In August 2019, a man was accused of gross social security fraud for failing to inform Nav between 4 June 2012 and 11 March 2014 that he had been in Sweden for several periods while receiving unemployment benefits .

Therefore, the prosecutor's office concluded that he was wrongly paid more than NOK 200 because Art. 000-4 of the Act on social security determines the conditions of stay in Norway in order to obtain the right to unemployment benefits.

The man was found guilty in the Asker and Bærum District Court and sentenced to 60 days in prison. The judgment was appealed to the Court of Appeal.

Statement by the EFTA Court

Later that year, the case was suspended pending clarification by the EFTA Court, following a social security scandal that uncovered incorrect applications for residence in Norway in connection with sickness benefits and unemployment benefits.

Read our next article: Is commuting to work paid?

In a similar unemployment benefit case, which was heard at the Borgarting Court of Appeal the following year, the court obtained an advisory interpretative opinion from the EFTA Court on whether the residence requirement under the Social Security Act § 4-2 was contrary to EEA legislation.

The court replied that it was not contrary to EEA law to require that a person receiving unemployment benefits reside in Norway. This conclusion was used as the basis for the on and the judgment was delivered in accordance with the opinion .

Referring to the Nav judgment, the Supreme Court clarifies that the EFTA Court's understanding of EEA law cannot be departed from unless there are "good and compelling reasons" for doing so.

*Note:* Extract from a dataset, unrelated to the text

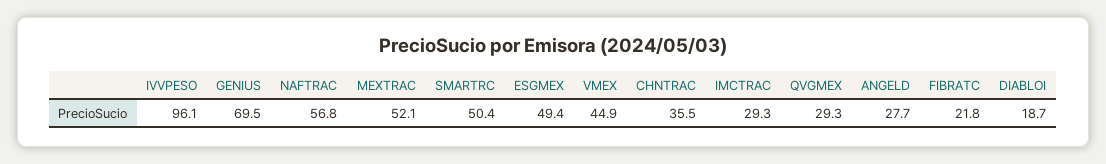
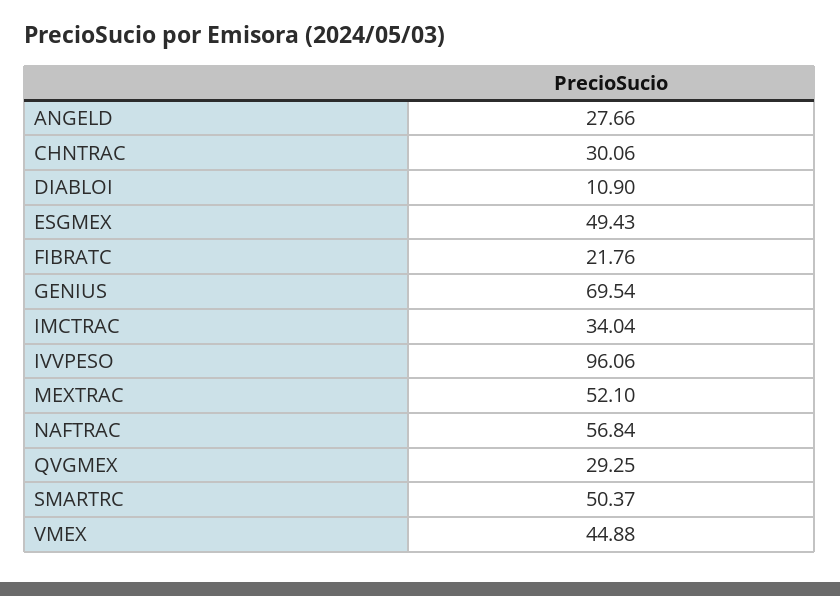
CHNTRAC: 35.5 -> 30.06
IMCTRAC: 29.3 -> 34.04
DIABLOI: 18.7 -> 10.9

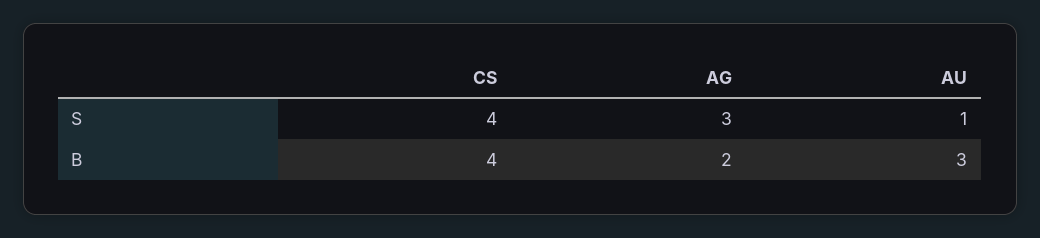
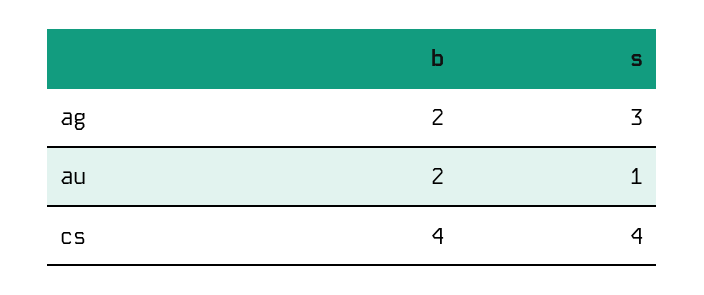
AU, B: 3 -> 2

The member with the first right to vote, Kine Steinsvik, therefore looks more closely at whether there are good and valid reasons to depart from the EFTA Court's interpretation, but concludes that there are none.

“I do not see that the jurisprudence of the Court of Justice of the EU provides a sufficiently clear basis for departing from the understanding of EEA law by the EFTA Court. The court explained how the relationship between the provisions of the Social Security Regulation in Articles 64-65a and the main principles of free movement should be understood, and I found no reason to depart from the conclusions of the court.

The requirement to reside in Norway while receiving unemployment benefits is not contrary to EEA law

The Supreme Court therefore accepts that the requirement in Section 4-2 of the Social Insurance Act to reside in Norway as a condition for obtaining unemployment benefit is compatible with EEA law and rejects the appeal.

"Therefore, the Court of Appeal did not rely on a misapplication of the law in convicting Nav of failing to inform Nav that the defendant was in Sweden while receiving unemployment benefits," writes Steinsvik. . Thus, the authority upheld the conviction of the man who received the benefit while residing in Sweden.